● SUPPLIED INFORMATION
################
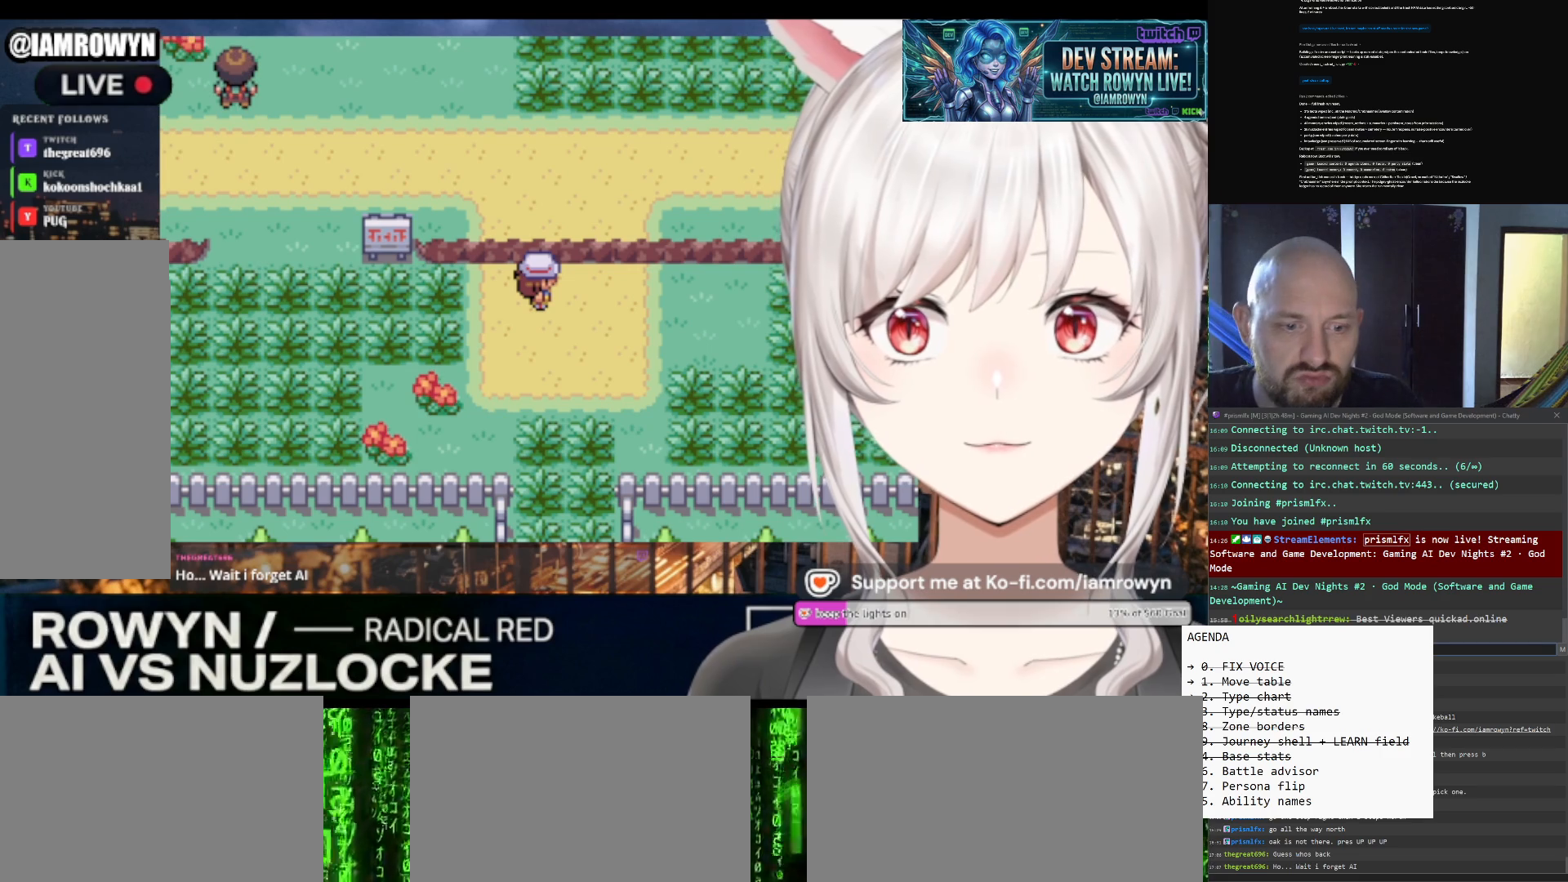
{"buttons": ["DPAD_RIGHT"], "events": []}
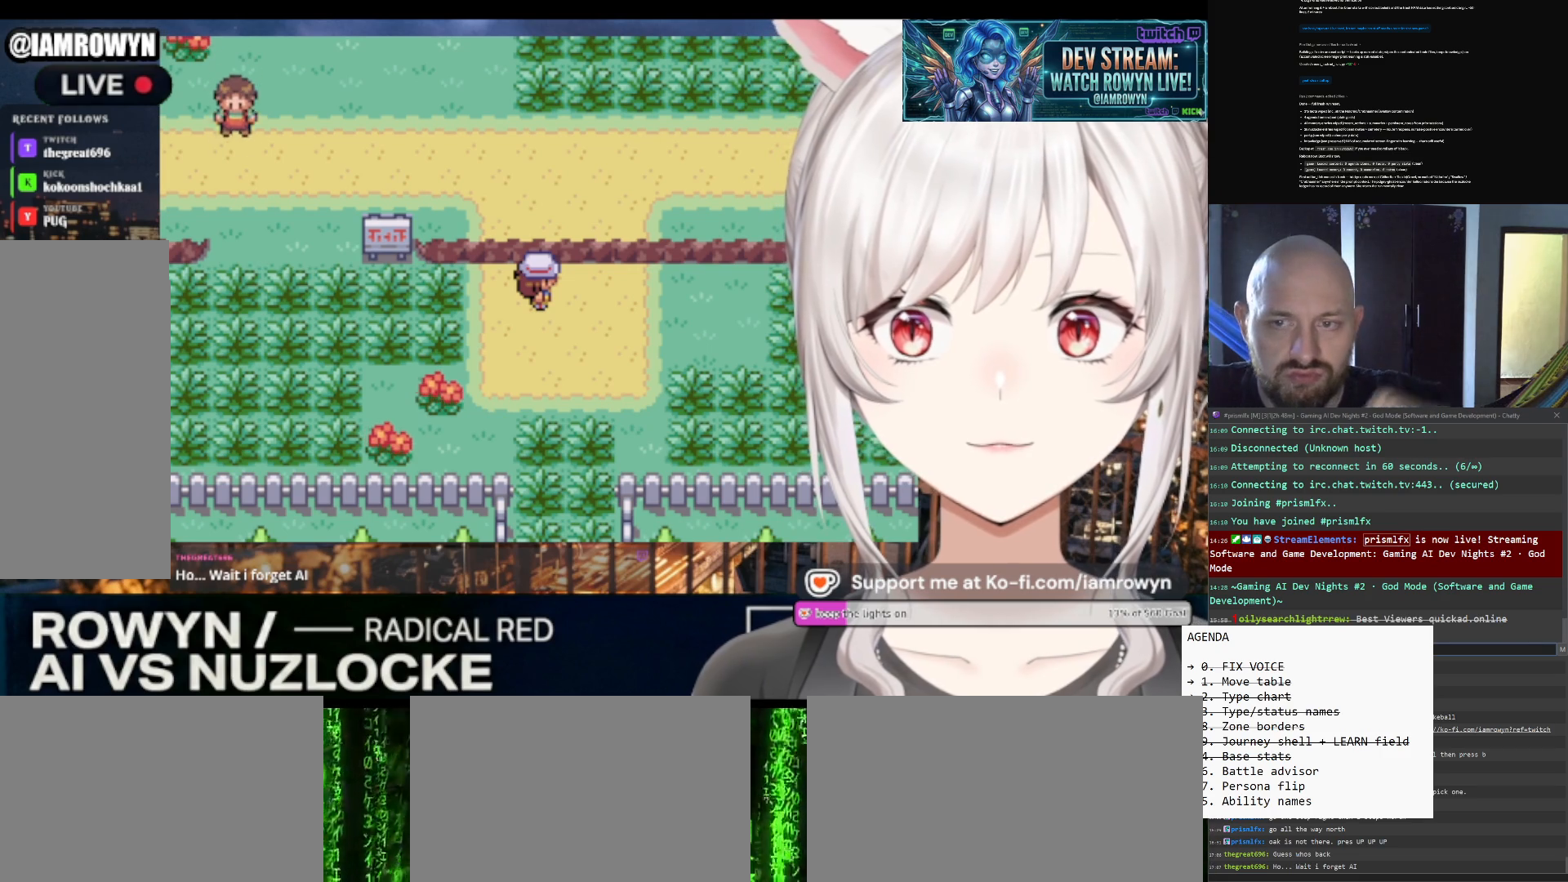
{"buttons": ["DPAD_RIGHT"], "events": []}
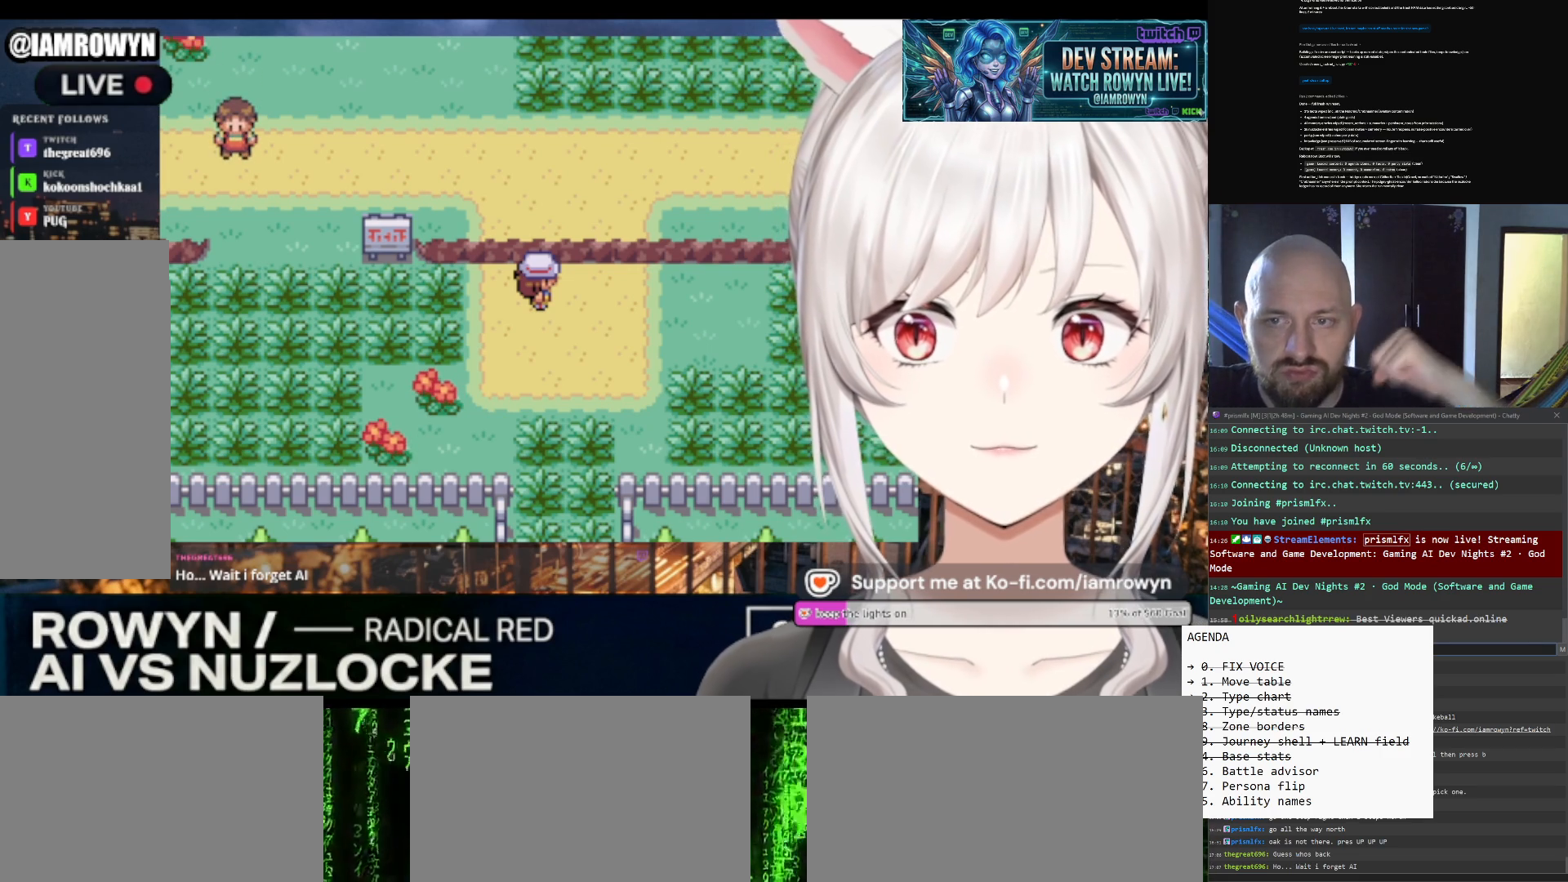
{"buttons": ["DPAD_RIGHT"], "events": []}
################
● WHAT IS NEEDED
Strip the images and return the remaining data exactly.

● YOUR RESPONSE
{"buttons": ["DPAD_RIGHT"], "events": []}
{"buttons": ["DPAD_RIGHT"], "events": []}
{"buttons": ["DPAD_RIGHT"], "events": []}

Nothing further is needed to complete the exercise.